◆ **Task objective**
Your answer should hold every line of the records below that contains the string "linejoin".

◆ **Data excerpts**
>>
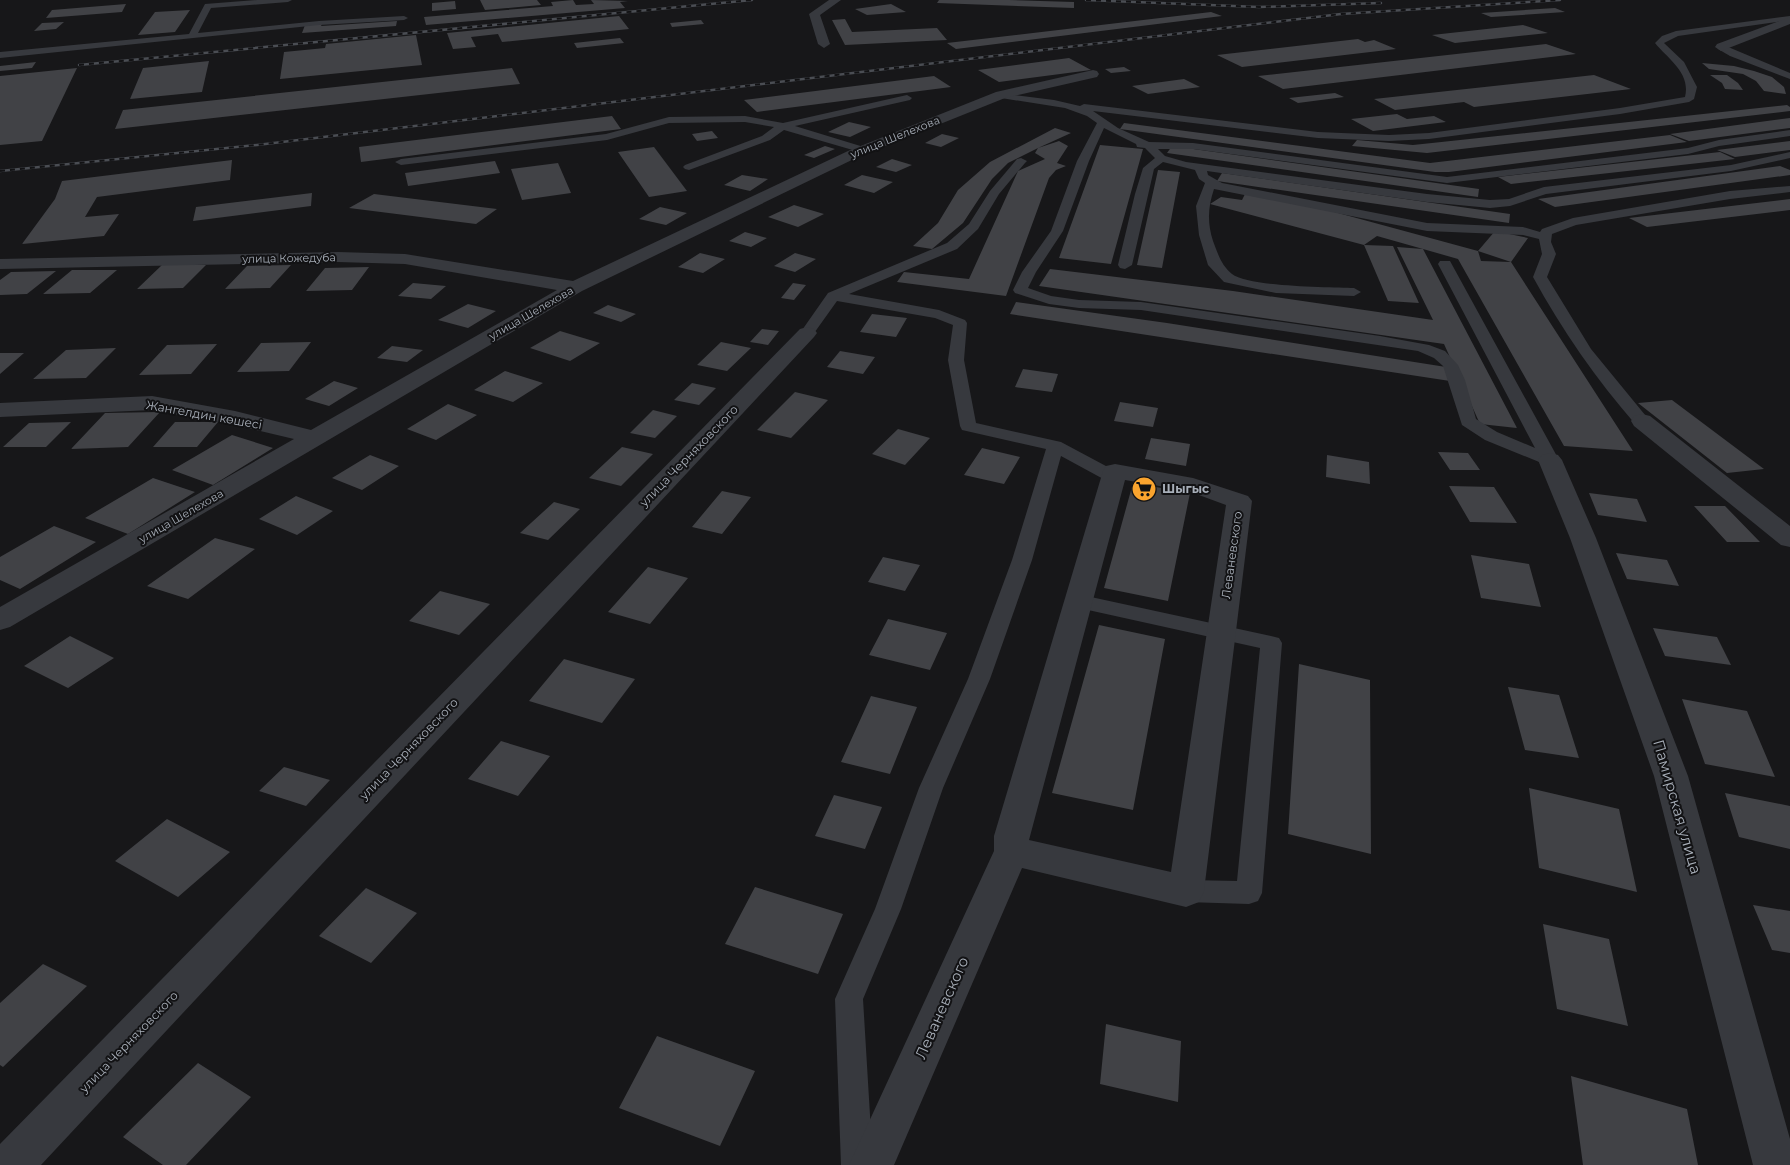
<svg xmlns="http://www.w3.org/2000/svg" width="1790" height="1165" viewBox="0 0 1790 1165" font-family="Montserrat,sans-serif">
<rect width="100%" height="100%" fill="#171719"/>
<path fill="#414246" d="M480,0h57l4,5 -56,5z
M573,0l3,5 18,-1 -3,-4 37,1 -8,1 5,6 -199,17 -2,-8 129,-11 -2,-4z
M939,0h70l65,2v6l-137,-5z
M455,1l1,8 -24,2v-8z
M126,4l-4,8 -76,6 6,-8z
M891,4l15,8 -39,3 -12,-6z
M1555,8l10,4 -74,5 -10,-4z
M190,10l-15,22 -37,3 17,-23z
M1211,12l11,4 -266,33 -9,-6z
M619,16l10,13 -127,13 -4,-8 -27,3 5,10 -23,2 -6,-16z
M845,19l7,13 85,-4 10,12 -102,5 -13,-25z
M701,20l3,4 -32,3 -2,-4z
M397,21l-1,5 -94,7 3,-8 17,-1 -1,2z
M64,22l-8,7 -22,2 8,-8z
M1523,25l25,8 -93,10 -23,-8z
M416,35l6,30 -142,14 4,-27 41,-4 1,-4z
M620,38l4,5 -47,5 -3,-5z
M1358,39l7,3 9,-2 22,9 -154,18 -25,-12z
M1546,44l30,10 -293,35 -25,-13z
M1069,58l22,12 -92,12 -21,-12z
M209,61l-7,31 -72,7 13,-31z
M36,62l-4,6 -32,3v-5z
M1702,63l32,3 20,5 18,6 12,10 2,7 -22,-3 -8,-10 -13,-7 -34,-5z
M1124,67l7,4 -20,2 -6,-4z
M77,68l-35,73 -42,4v-69z
M512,68l8,16 -405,45 8,-19z
M1594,75l37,14 -157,18 -10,-5 -69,8 -21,-11z
M1710,75h17l11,8 5,7 -18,-1 -3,-6z
M934,76l17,11 -194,25 -13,-12z
M1184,79l16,8 -52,7 -16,-8z
M1335,93l9,4 -46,6 -9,-5z
M1787,105l3,2v4l-363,42 -75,-7 5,-6 56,5z
M1397,114l10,5 27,-3 12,6 -73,9 -22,-12z
M612,116l9,13 -260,33 -2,-15z
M1790,118v10l-101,13 -19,-7z
M849,122l22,5 -21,10 -22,-5z
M1124,123l306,40 240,-28 17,7 -238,30h-14l-315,-43z
M1055,128l16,5 -33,15 21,-7 9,5 -11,17 9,3 -10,4 -7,8 -43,118 -109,-14 7,-10 65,7 49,-108 27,-12 -10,-6 3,-5 -30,15 -16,16 -29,44 -31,26 -19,-3 25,-23 20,-33 32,-28z
M712,131l6,7 -21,3 -5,-7z
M942,134l17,4 -18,9 -16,-4z
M1790,141v9l-55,7 -18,-7z
M1100,145l43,4 -32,115 -52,-6z
M825,146l10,3 -21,9 -10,-3z
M1172,146l307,43 -1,8 -311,-44z
M654,147l33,44 -38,6 -31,-45z
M1720,152l15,7 -224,25 -13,-7z
M892,159l20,6 -16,7 -20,-5z
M232,160l-2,20 -133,17 -12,20 34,-3 -15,22 -82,8 33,-45 7,-18z
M495,161l5,12 -92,13 -3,-13z
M558,163l13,30 -49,7 -11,-31z
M1780,166l10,4v5l-235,32 -17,-8z
M1158,170l22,2 -18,96 -25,-3z
M1222,173l288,41 -1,9 -292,-42z
M742,175l26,4 -18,12 -26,-6z
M862,175l31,7 -19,11 -30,-8z
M312,193l-1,13 -118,15 3,-14z
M374,194l123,15 -21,15 -127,-16z
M1245,194l71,13 162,44 17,-20 33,7 -17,24 -33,-11 3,10 30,1 122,189 -69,-5 -106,-187 -35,-10 94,179 -37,-4 -36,-80 -405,-58 11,-17 183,22 200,29 -36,-73 26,2 -46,-13 -13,9 -154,-41 11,-7 21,3z
M1790,199v11l-143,17 -18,-9z
M794,205l30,9 -26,13 -30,-10z
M660,207l27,6 -21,12 -27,-6z
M745,232l22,6 -16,9 -22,-6z
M1364,245l29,1 26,57 -31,-2z
M700,253l25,6 -22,14 -25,-6z
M795,253l21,6 -21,13 -21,-6z
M162,265h44l-23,23 -46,1z
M291,265l-21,23 -45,1 22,-23z
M369,267l-17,23 -46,1 19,-23z
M72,270h45l-27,23 -47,1z
M56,271l-29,23 -27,1v-15l11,-8z
M413,283l33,3 -15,13 -33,-3z
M793,283l13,2 -12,15 -13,-2z
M1016,302l151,21 279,44 4,14 -440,-67z
M468,304l28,7 -28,17 -30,-8z
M608,305l28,9 -15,8 -28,-9z
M872,314l35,4 -11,19 -36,-5z
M762,329l17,2 -11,14 -18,-3z
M560,331l40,12 -30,18 -40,-13z
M311,342l-22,29 -52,1 24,-29z
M721,342l30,6 -24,23 -30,-6z
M217,344l-26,30 -52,1 28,-30z
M392,346l31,4 -16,12 -30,-4z
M116,348l-30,30 -53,1 33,-29z
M840,351l35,6 -12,17 -36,-7z
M0,353h24l-24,21z
M1023,369l35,5 -6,18 -37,-5z
M505,371l38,12 -30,19 -39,-12z
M334,381l24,7 -29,18 -24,-7z
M692,383l24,5 -17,17 -25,-5z
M795,392l33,8 -37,38 -34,-8z
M1672,400l92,69 -37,4 -89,-70z
M1120,402l38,6 -5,19 -39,-6z
M448,404l29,11 -41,25 -29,-11z
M653,410l24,6 -22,22 -25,-5z
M160,412l-32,35 -57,2 34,-36z
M71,422l-25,25h-43l26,-24z
M175,422h43l-21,25h-44z
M898,429l32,9 -25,27 -33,-11z
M232,435l41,13 -60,37 -41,-15z
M1151,438l39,6 -4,22 -41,-7z
M622,447l31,7 -32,32 -32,-8z
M982,448l38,9 -16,27 -40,-9z
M1438,452l30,1 12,17h-30z
M370,455l29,11 -37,24 -30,-12z
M1327,455l42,7 1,22 -44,-7z
M153,478l42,14 -67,42 -43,-16z
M1133,483l57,10 -22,108 -64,-13z
M1449,486l45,1 23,36 -47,-1z
M722,491l29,6 -29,37 -30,-7z
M1589,493l48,6 10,23 -49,-7z
M296,496l37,15 -36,24 -38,-16z
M554,502l26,7 -32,31 -28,-7z
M1694,506h31l35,36h-33z
M54,526l42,16 -76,47 -20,-9v-23z
M215,538l40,11 -67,50 -41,-13z
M1616,553l51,7 12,26 -52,-7z
M1471,555l58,9 12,43 -60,-9z
M883,557l37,8 -15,26 -37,-9z
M648,567l40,11 -38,46 -42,-12z
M440,591l50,13 -31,31 -50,-14z
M888,619l59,14 -17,37 -61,-15z
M1099,625l66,14 -32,171 -81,-17z
M1653,628l64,9 14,28 -66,-9z
M70,636l44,22 -46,30 -44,-22z
M564,659l71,20 -33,44 -73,-22z
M1299,664l71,16 1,174 -83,-20z
M1508,687l51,8 20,63 -54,-8z
M871,696l46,11 -27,67 -49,-12z
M1682,699l65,12 28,66 -70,-13z
M501,741l49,15 -32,40 -50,-17z
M284,767l46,13 -24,26 -47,-15z
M1529,788l90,21 18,83 -98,-24z
M1725,793l65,13v43l-51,-12z
M834,795l48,12 -17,42 -50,-13z
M167,819l63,33 -52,45 -63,-36z
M755,887l88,27 -25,60 -93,-30z
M366,888l51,25 -46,50 -52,-27z
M1753,905l37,6v42l-18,-3z
M1543,924l66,15 19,87 -71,-17z
M43,964l44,22 -84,81 -3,-2v-62z
M1106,1024l75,17 -3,61 -78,-18z
M657,1036l98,35 -35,75 -101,-38z
M198,1063l53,34 -65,68h-23l-40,-28z
M1571,1076l116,33 11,56h-115z"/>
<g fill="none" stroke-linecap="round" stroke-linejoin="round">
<path fill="#37393e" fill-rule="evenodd" d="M257,0h35l-4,2 -77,6 -13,25 121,-12 85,-5 4,2 -4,2 -85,5 -319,33v-6l189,-18 16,-30z
M1790,16v4l-112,16 -14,7 20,19 13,25 -3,12 -5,3 -69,12 -191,25 -40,2 -71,-3 -225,-27 25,17 31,14 44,1 254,34 241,-29 31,-8 71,-10v6l-71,10 -31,8 -241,29 -254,-34h-35l7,7 21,6 241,32 63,6 19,-1 35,-12 187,-22 59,-13v6l-59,13 -185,23 -36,12 -20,2 -63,-6 -220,-31 1,4 14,8 205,40 96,4 17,5 2,-3 31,-11 157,-27 60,-5v6l-60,7 -154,26 -24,9 -1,8 5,12 -9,23 44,72 59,72 -2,4h-12c-40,-46 -74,-95 -103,-148l9,-23 -3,-15 -16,-4 -96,-4 -213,-42c-6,18 -7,33 -1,52 5,13 8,24 19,33 16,13 99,13 122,14l7,4 -7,4 -78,-3 -52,-11 -16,-17 -9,-30 -3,-29 9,-23 -6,-4 -4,-9 -32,-8 -9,7 -22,96 -7,4 -5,-1 -2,-3 17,-71 8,-26 12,-10 -10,-10 -8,-1 -1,-3 -32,-16 -15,33 -26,70 -27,41 -8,16 23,8 28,4 62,2 239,34 49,9 16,6 13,14 7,15 11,39 21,13 38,16 -97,-184 2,-3h10l109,199 -3,4 -6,1 -6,-1 -59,-24 -23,-15 -19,-59 -9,-8 -16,-7 -277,-41 -62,-2 -30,-4 -34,-11 -2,-3 9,-18 29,-41 26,-70 20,-38 -10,-7 -22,-8 -64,-10 -3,-1v-4l56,7 26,6 4,-2 234,28 71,3 40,-2 191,-25 65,-11c6,-24 -17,-38 -30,-54l7,-7 14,-5z
M1721,44l69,29v6l-60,-23 -12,-7 -1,-2z
M907,95l5,3 -2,2 -115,26 72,22 1,2 -5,3 -79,-23 -14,10 -81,30 -4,-1 -2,-2 2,-2 77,-29 12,-9 -29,-5 -76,1 -62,17 -206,25 -6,-3 6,-3 205,-25 63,-17 76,-1 38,7z
M1021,158l6,3 -2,2 -26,31 -21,35 -21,20 -108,45 90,16 26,10 2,3 -3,37 12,63 85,19 58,31 3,4 -3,4 -6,1 -6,-1 -46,-25 -29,104 -42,119 -47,109 -42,121 -38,90 10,166h-32l-6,-166 40,-90 44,-121 49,-109 44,-119 34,-111 -84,-19 -2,-4 -12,-66 5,-35 -18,-7 -98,-17 -25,35h-10l-2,-3 28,-40 119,-50 22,-19 21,-33 27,-32z
M1077,594l194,42 8,2 3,5 -20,250 -4,8 -9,3 -63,-2 -9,-3 -4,-8 4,-8 9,-3 51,1 23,-233 -190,-42 -3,-5 3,-5z"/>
<path fill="#37393e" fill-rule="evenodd" d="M829,0h12l-21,15 10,29 -6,4 -6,-4 -9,-30z
M1790,17v7l-69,27 -6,-4 2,-3z
M1093,70l4,1 2,3 -2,3 -92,21 -147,59 -276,134 -572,336 -10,3v-23l294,-168 -59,-14 -83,-15 -152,7v-14l152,-7 83,15 76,19 246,-140 -152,-26 -67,-2 -338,7v-10l338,-7 67,2 168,27 275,-130 148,-59z
M807,327l7,2 3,4 -3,4 -773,828h-41v-21l800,-815z
M1642,414l8,2 140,110v21l-9,-2 -147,-119 -3,-5 3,-5z
M1550,453l8,2 4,5 34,78 92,238 102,363v26h-37l-99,-389 -84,-238 -32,-78 4,-5z
M1115,464l78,14 55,18 4,5 -48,390 -5,11 -13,5 -164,-39 -128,297h-45l145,-314v-15l109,-365 3,-5zM1125,480l63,11 38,14 -55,367 -142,-32z"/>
<defs>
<path id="rail" d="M1086,0l173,7 122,-4
M79,65l673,-65
M0,171l257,-26 1084,-131 219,-14"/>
</defs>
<use href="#rail" stroke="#4a4d53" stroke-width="2.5"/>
<use href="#rail" stroke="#121214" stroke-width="2" stroke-dasharray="5" stroke-linecap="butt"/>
</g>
<defs>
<symbol id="supermarket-disc" viewBox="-11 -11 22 22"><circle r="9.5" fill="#faa42e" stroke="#121214"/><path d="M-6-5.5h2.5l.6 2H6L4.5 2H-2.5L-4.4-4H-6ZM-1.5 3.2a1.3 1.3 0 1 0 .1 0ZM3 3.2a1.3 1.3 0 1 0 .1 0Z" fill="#111"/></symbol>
</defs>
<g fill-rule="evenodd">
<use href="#supermarket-disc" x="1130" y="475" width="28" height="28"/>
</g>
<g text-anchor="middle" stroke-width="4" stroke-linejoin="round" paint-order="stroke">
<g font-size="11" fill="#a8afb9" stroke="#121214">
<text transform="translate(895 137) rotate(-22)" y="4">улица Шелехова</text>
<text transform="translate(289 258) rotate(-1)" y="4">улица Кожедуба</text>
<text transform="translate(531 313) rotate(-30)" y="4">улица Шелехова</text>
<text transform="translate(181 516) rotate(-30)" y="4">улица Шелехова</text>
</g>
<g font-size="12" fill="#a8afb9" stroke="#121214">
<text transform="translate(204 415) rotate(10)" y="4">Жангелдин көшесі</text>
<text transform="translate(689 456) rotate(-46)" y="4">улица Черняховского</text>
<text transform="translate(1232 555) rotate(-82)" y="4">Леваневского</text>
<text transform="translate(409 749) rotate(-46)" y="4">улица Черняховского</text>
<text transform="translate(129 1042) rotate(-46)" y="4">улица Черняховского</text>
</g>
<g font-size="12" font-weight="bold" fill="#a8afb9" stroke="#121214" text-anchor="start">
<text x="1162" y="493">Шыгыс</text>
</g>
<g font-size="15" fill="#a8afb9" stroke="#121214">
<text transform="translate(1677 807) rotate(74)" y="5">Памирская улица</text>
<text transform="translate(942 1008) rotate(-66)" y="5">Леваневского</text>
</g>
</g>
</svg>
<<
◆ **Result**
<g fill="none" stroke-linecap="round" stroke-linejoin="round">
<g text-anchor="middle" stroke-width="4" stroke-linejoin="round" paint-order="stroke">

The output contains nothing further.